» **EXTRAIT DE PAGE**:
Approfondissement: Les rapports-maîtres valets dans L'ïle des Esclaves de Marivaux
Résumé - la fable
Deux maîtres, Iphicrate et Euphrosine échouent après un naufrage dans une île gouvernée par des esclavesfugitifs. Les lois de cette nouvelle république imposent aux esclaves de devenir maîtres et aux maîtres de devenir esclaves dans un but de rééducation de ces derniers.
Trivelin, responsable de l’île et garant de ses lois, explique le processus de rééducation des naufragés.
Les maîtres vont perdre leurs noms et leurs habits qu’ils doivent céder à leur valet et servante, Arlequin et Cléanthis.
Ils devront écouter le portrait cruel que feront d’eux leurs serviteurs et reconnaître sa véracité. Trivelin se retire.
L’épreuve des maîtres atteindra son paroxysme lorsque Arlequin et Cléanthis, emballés par leur nouvel état,projetteront un double mariage : le valet avec la maîtresse et la servante avec le maître.
Euphrosine bouleverse Arlequin par ses pleurs et son discours émouvant.
Les serviteurs pardonnent à leurs maîtres. Les maîtres affranchissent leurs esclaves.
Trivelin réapparaît pour consacrer cette humanité retrouvée de part et d’autre.
Le contexte culturel et idéologique : L’île des esclaves et les Lumières.
L’Île des Esclaves s’inscrit dans une double lignée :
- Celle des textes utopiques d’abord qui choisissent souvent l’île comme lieu d’expérimentation de leurs idées de réformes sociales (Marivaux, Télémaque travesti, 1714 ; Defoe, Robinson Crusoé, 1719 ; Swift publiera ses Voyages de Gulliver en 1726).
- Celle des œuvres morales qui s’attachent à présenter des considérations édifiantes et philosophiques dans des fictions moralisatrices (Rappelons la vogue des récits de voyages authentiques ou fictifs au XVIIIème siècle, on peut citer Le supplément du voyage de Bougainville de Diderot).

» **DONNÉES RECUEILLIES**:
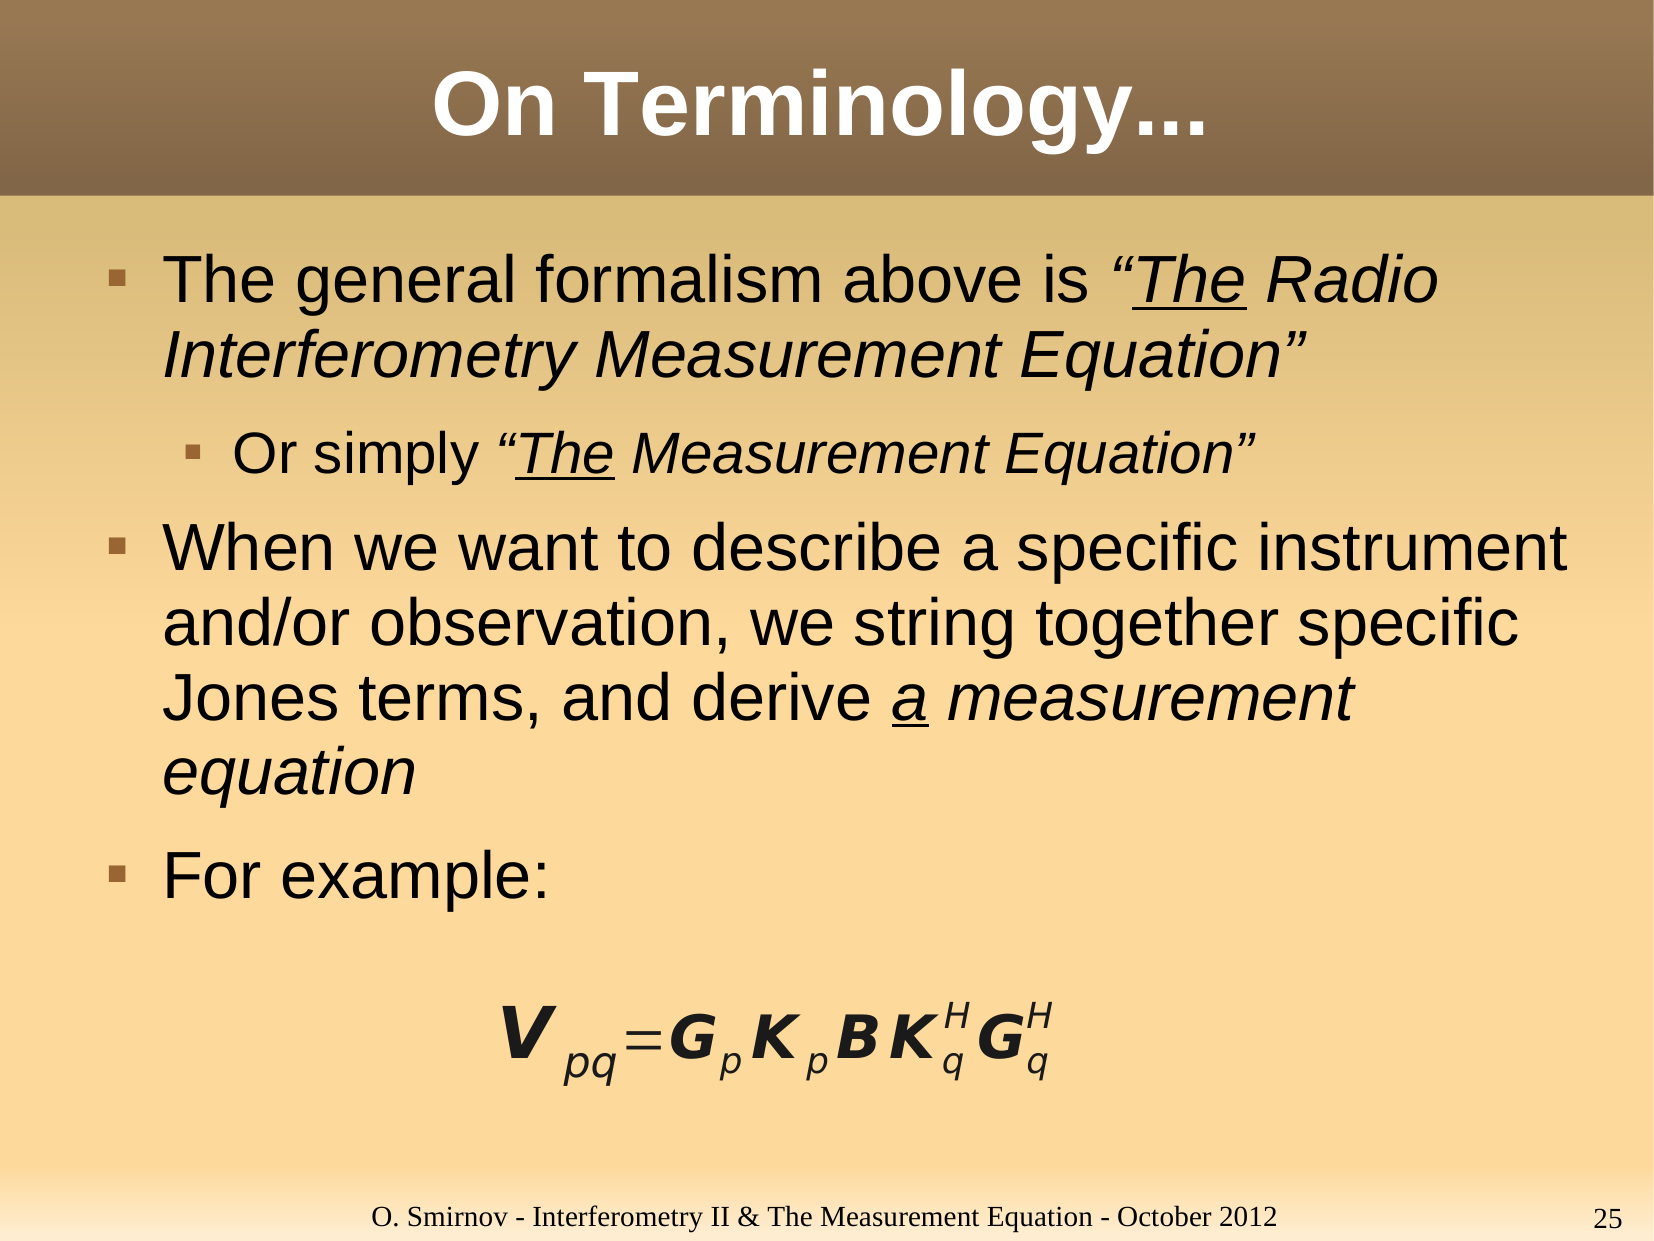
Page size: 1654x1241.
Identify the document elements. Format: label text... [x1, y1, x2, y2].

» **ÉNONCÉ**:
Reprenez, s'il vous plaît, le texte sur L'Île des Esclaves de Marivaux à la suite de sa dernière phrase.

» **RÉSULTAT DE L'EXERCICE**:
L’époque est à la contestation, la société est en pleine mutation. La classe bourgeoise s’enrichit, a plus d’employés et de domestiques que les nobles ; elle accède à la culture ; les philosophes des Lumières réfléchissent aux fondements de la société, essaiment leurs idées nouvelles et contestataires. Les salons se multiplient (Marivaux fréquente ceux de Madame de Tessin et de Madame Lambert) et sont des lieux de réflexions, d’échanges et de remise en cause.
Émergent le problème des colonies, celui de l’esclavage, est ranimé le mythe du bon sauvage, naissent les idées d’affranchissement des dogmes religieux et moraux, celle de l’épanouissement de l’individu...
Le titre et les lieux
- Le titre de la pièce indique un lieu : l’île des esclaves et propose un horizon d’attente au lecteur qui peut s’interroger sur le choc des mots :
L’île est connotée comme un lieu exotique, de rêve, de liberté.
Le terme esclave s’associe à des images de prisonniers, de chaînes...
Ce lieu semble resserré et périlleux dès la scène 1, d’un côté la mer tempétueuse, les rochers, de l’autre les cases de ceux dont la coutume « est de tuer tous les maîtres qu’ils rencontrent »
Ce lieu est en fait une « république » qui propose un gouvernement alternatif (en référence à la République de Platon ?).
- A ce présent de l’île, s’oppose un « là-bas » d’où viennent les quatre naufragés, un « là-bas » regretté par les maîtres, rejeté par les serviteurs. Ce « là-bas » est Athènes, et une Athènes de la Grèce Antique, ce qui est corroboré par les noms grecs « antiques » (Iphicrate, Euphrosine, Cléanthis...)
Athènes va servir constamment de référence négative à cause des lois iniques qui la gouvernent ; les maîtres y sont « durs, injustes ».
- Que représente alors l’ici de l’île ?
Un lieu salvateur, qui a perdu sa barbarie originelle et qui ne propose plus la mort des maîtres mais uniquement leur guérison.
Marivaux ne donne aucun repère géographique. Ici c’est nulle part, l’île est donc bien le lieu de l’utopie (étymologiquement = non-lieu) , le lieu d’un enjeu intérieur, d’une épreuve individuelle, le lieu du « jeu » et du théâtre aussi.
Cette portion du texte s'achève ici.